Background: Two trials in Chinese population showed that endovascular treatment (EVT) alone was noninferior to alteplase follow by EVT at 90 days. However, results of long-term clinical outcomes remain unknown. We reported the results of prespecified 18-month analysis of the DEVT trail.

Materials And Methods: We assessed clinical outcomes 18 months after patients were randomly assigned to receive EVT alone or bridging therapy for acute ischemic stroke (AIS). The primary outcome was the proportion of functional independence [modified Rankin scale (mRS), 0-2] at 18 months. Secondary outcomes included all-cause mortality and the quality of life at 18 months as measured by means of a health utility index according to the European Quality of Life 5-Dimension 5-level scale (EQ-5D-5L). Kaplan-Meier event curves were used to investigate the risk of mortality in participants with EVT alone or bridging therapy.
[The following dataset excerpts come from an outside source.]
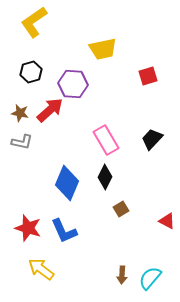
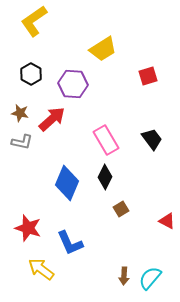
yellow L-shape: moved 1 px up
yellow trapezoid: rotated 20 degrees counterclockwise
black hexagon: moved 2 px down; rotated 15 degrees counterclockwise
red arrow: moved 2 px right, 9 px down
black trapezoid: rotated 100 degrees clockwise
blue L-shape: moved 6 px right, 12 px down
brown arrow: moved 2 px right, 1 px down
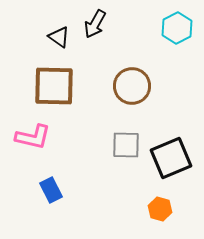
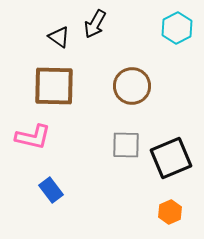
blue rectangle: rotated 10 degrees counterclockwise
orange hexagon: moved 10 px right, 3 px down; rotated 20 degrees clockwise
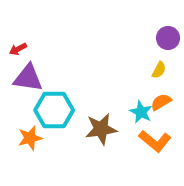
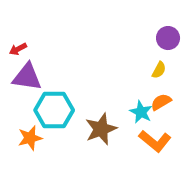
purple triangle: moved 1 px left, 1 px up
brown star: rotated 12 degrees counterclockwise
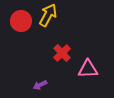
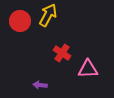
red circle: moved 1 px left
red cross: rotated 12 degrees counterclockwise
purple arrow: rotated 32 degrees clockwise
Results: Among 234 patients (EVT alone, n = 116; bridging therapy, n = 118) in the DEVT trial, only 231 (98.7%) patients were extended follow-up to 18 months. A total of 60 (51.7%) patients in the EVT alone achieved functional independence vs 56 (47.5%) patients in the bridging therapy (difference, 4.3%; 1-sided 97.5% CI, - 8.4% to ∞, P for noninferiority =0.014). No significant between-group difference was detected in EQ-5D-5L score (0.81 vs 0.73; difference, 0; 95% CI, 0 to 0.005). The cumulative mortality was 27.6% in the EVT alone and 28.8% in the bridging therapy.

Conclusion: At 18 months follow-up, EVT alone was noninferior to bridging therapy regarding favorable functional outcome in patients with AIS.

Trial Registration: Trial was registered on Chinese Clinical Trial Registry (ChiCTR-IOR-17013568) on 27/11/2017.